**EXERCISE BRIEF:** Please lay out every line of the rows below as a Markdown table with two columns, Line (a running number) and Content (the line itself). Skip blank lines, and leave the pictures out.

**THE DATA:**
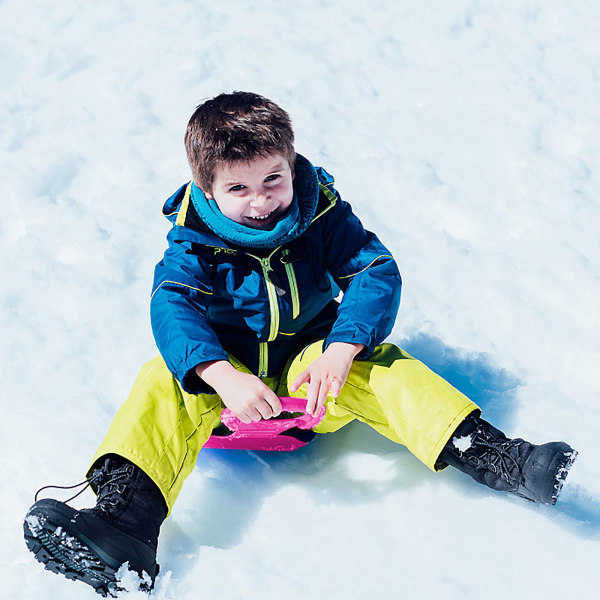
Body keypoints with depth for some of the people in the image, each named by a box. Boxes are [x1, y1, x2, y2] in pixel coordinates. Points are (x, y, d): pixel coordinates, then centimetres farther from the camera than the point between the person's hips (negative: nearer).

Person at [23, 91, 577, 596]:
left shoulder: (322, 214, -7)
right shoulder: (195, 240, -11)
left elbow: (377, 274, -15)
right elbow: (172, 306, -26)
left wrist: (341, 350, -33)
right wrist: (224, 377, -45)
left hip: (309, 371, 1)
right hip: (228, 372, -1)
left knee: (379, 366, -26)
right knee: (166, 383, -29)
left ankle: (496, 459, -30)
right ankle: (126, 524, -49)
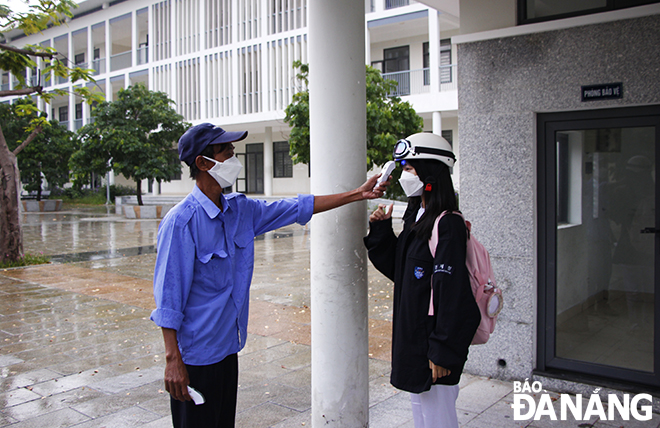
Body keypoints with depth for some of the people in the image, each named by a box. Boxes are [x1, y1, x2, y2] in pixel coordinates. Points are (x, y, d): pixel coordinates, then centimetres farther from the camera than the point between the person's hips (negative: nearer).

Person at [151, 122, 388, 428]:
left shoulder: (241, 210, 4)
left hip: (228, 346, 7)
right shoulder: (181, 222, -18)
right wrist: (173, 360, -19)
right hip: (195, 355, -7)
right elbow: (168, 297, -18)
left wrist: (358, 194, 10)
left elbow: (297, 207, 10)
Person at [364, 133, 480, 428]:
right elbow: (397, 269, 15)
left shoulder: (448, 224, -18)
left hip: (433, 336, -9)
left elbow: (452, 292, -21)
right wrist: (381, 231, 3)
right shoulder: (416, 216, 10)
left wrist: (442, 351, -21)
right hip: (411, 334, 9)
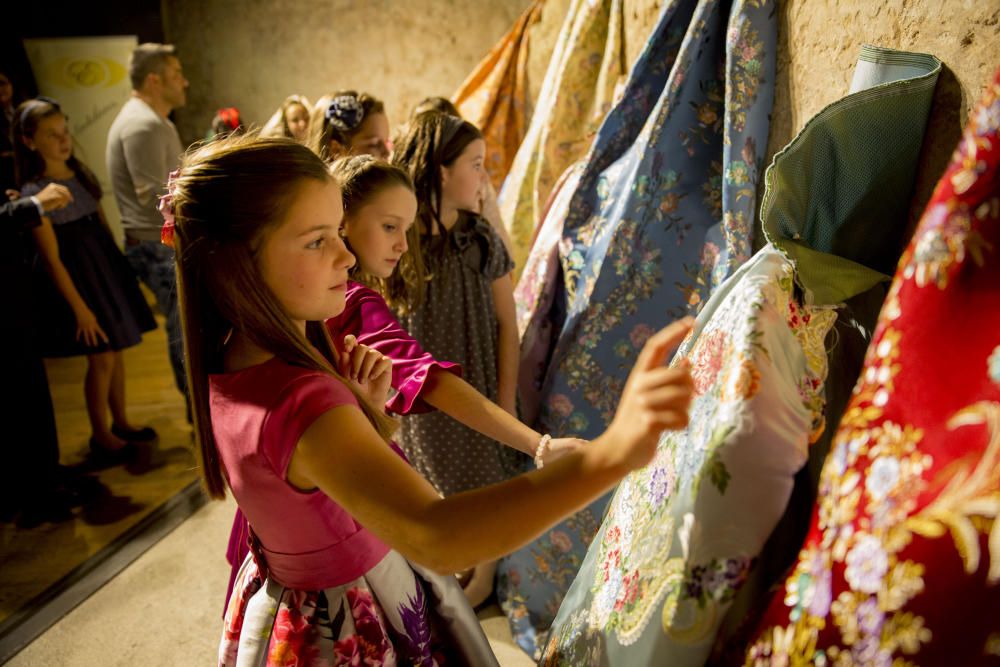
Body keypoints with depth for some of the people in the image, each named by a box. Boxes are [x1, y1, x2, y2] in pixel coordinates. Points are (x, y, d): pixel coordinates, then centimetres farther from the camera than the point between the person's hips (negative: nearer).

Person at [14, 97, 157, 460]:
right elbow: (52, 259, -15)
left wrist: (120, 266, 13)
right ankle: (100, 435, 18)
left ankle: (120, 421, 28)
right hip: (77, 277, -6)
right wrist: (80, 308, -16)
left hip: (108, 266, 7)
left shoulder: (81, 172, 6)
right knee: (101, 359, 1)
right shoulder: (33, 191, -15)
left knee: (116, 350, 13)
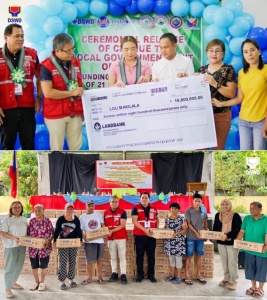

**EXERCISE SOLUTION:**
| Line | Content |
|---|---|
| 1 | Body keypoints with depth for some of the people in the image, each named by a box. Boxes are [x1, y1, x2, y2] in pixel coordinates. Points are (x, y, d): pixel coordinates, then centimetres farther from the camera than the point between the person's hips (negative: nearer). |
| 2 | Person at [23, 91, 577, 596]: |
| 3 | left shoulder: (322, 214, -7) |
| 4 | right shoulder: (195, 240, -11) |
| 5 | left elbow: (377, 274, -15) |
| 6 | right elbow: (172, 306, -26) |
| 7 | left wrist: (341, 350, -33) |
| 8 | right wrist: (224, 377, -45) |
| 9 | left hip: (309, 371, 1) |
| 10 | right hip: (228, 372, -1) |
| 11 | left knee: (379, 366, -26) |
| 12 | right knee: (166, 383, -29) |
| 13 | left ankle: (496, 459, -30) |
| 14 | right ankle: (126, 524, -49) |
| 15 | Body keypoints with depth for some of the people in the image, each named by a box. Boxes are [x1, y1, x2, y2] in pixel coordinates. Points are (x, y, d): pixel coordinates, then centimetres farther from the camera than the point between the person's hips (negative: nearer). |
| 16 | Person at [151, 122, 388, 428]: |
| 17 | left shoulder: (241, 210, 4) |
| 18 | left hip: (228, 346, 7) |
| 19 | right shoulder: (181, 222, -18) |
| 20 | right wrist: (173, 360, -19) |
| 21 | right hip: (195, 355, -7) |
| 22 | right elbow: (168, 297, -18) |
| 23 | left wrist: (358, 194, 10) |
| 24 | left elbow: (297, 207, 10) |
| 25 | Person at [364, 133, 480, 428]: |
| 26 | right elbow: (397, 269, 15) |
| 27 | left shoulder: (448, 224, -18) |
| 28 | left hip: (433, 336, -9) |
| 29 | left elbow: (452, 292, -21) |
| 30 | right wrist: (381, 231, 3) |
| 31 | right shoulder: (416, 216, 10) |
| 32 | left wrist: (442, 351, -21) |
| 33 | right hip: (411, 334, 9) |
| 34 | Body keypoints with depth for some of the people in the image, each named by a box. Boxes are [x1, y1, x2, y2] in pixel coordinates. Points are (x, y, d): pixel coordinates, then centimetres farther from the camera than the point between the person's hips (negative: nearer). |
| 35 | Person at [14, 97, 157, 460]: |
| 36 | right elbow: (52, 259, -15) |
| 37 | left wrist: (120, 266, 13) |
| 38 | right ankle: (100, 435, 18) |
| 39 | left ankle: (120, 421, 28) |
| 40 | right hip: (77, 277, -6) |
| 41 | right wrist: (80, 308, -16) |
| 42 | left hip: (108, 266, 7) |
| 43 | left shoulder: (81, 172, 6) |
| 44 | right knee: (101, 359, 1) |
| 45 | right shoulder: (33, 191, -15) |
| 46 | left knee: (116, 350, 13) |